COMPLETE THE FOLLOWING:
- A) In the article on "Kelly Watch the Stars," which character inspired the song?
- B) Reproduce the portion of the article on "Kelly Watch the Stars" starting at "Air singles chronology" and ending at "album's second single.".

Single by Air

from the album Moon Safari
- B-side: "Remember"
- Released: 4 May 1998
- Recorded: 1997
- Genre: Pop; ambient pop; downtempo; electronica;
- Length: 3:44
- Label: Source; Virgin;
- Songwriters: Jean-Benoît Dunckel; Nicolas Godin;
- Producers: Jean-Benoît Dunckel; Nicolas Godin;

Air singles chronology
| "Sexy Boy" (1998) | "Kelly Watch the Stars" (1998) | "All I Need" (1998) |

= Kelly Watch the Stars =

"Kelly Watch the Stars" (also written "Kelly, Watch the Stars!") is a song by French electronic music duo Air from their debut studio album, Moon Safari (1998). It was released on 4 May 1998 as the album's second single.

==Background==
"Kelly Watch the Stars" was inspired by the Charlie's Angels character Kelly Garrett, played by Jaclyn Smith. "It's a silly song. But you need silly songs to make good records," explained Nicolas Godin in 2019. "It's about Jaclyn Smith, Kelly from Charlie's Angels. Me and JB are really in love with her. It was our first sexual shock when we were kids. I remember talking about who we thought was the most beautiful woman in the world. For me, it was Kelly, so we wrote 'Kelly Watch the Stars' about her."

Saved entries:

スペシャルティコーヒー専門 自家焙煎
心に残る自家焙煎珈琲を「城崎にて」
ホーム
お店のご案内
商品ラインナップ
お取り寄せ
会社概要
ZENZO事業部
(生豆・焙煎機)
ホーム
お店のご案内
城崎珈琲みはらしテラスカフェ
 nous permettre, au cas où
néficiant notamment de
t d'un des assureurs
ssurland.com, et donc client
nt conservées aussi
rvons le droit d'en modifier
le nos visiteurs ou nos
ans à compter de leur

RESPONSES BY ITEM NUMBER:
- A) Kelly Garrett from Charlie's Angels, played by Jaclyn Smith.

- B)
Air singles chronology
| "Sexy Boy" (1998) | "Kelly Watch the Stars" (1998) | "All I Need" (1998) |

= Kelly Watch the Stars =

"Kelly Watch the Stars" (also written "Kelly, Watch the Stars!") is a song by French electronic music duo Air from their debut studio album, Moon Safari (1998). It was released on 4 May 1998 as the album's second single.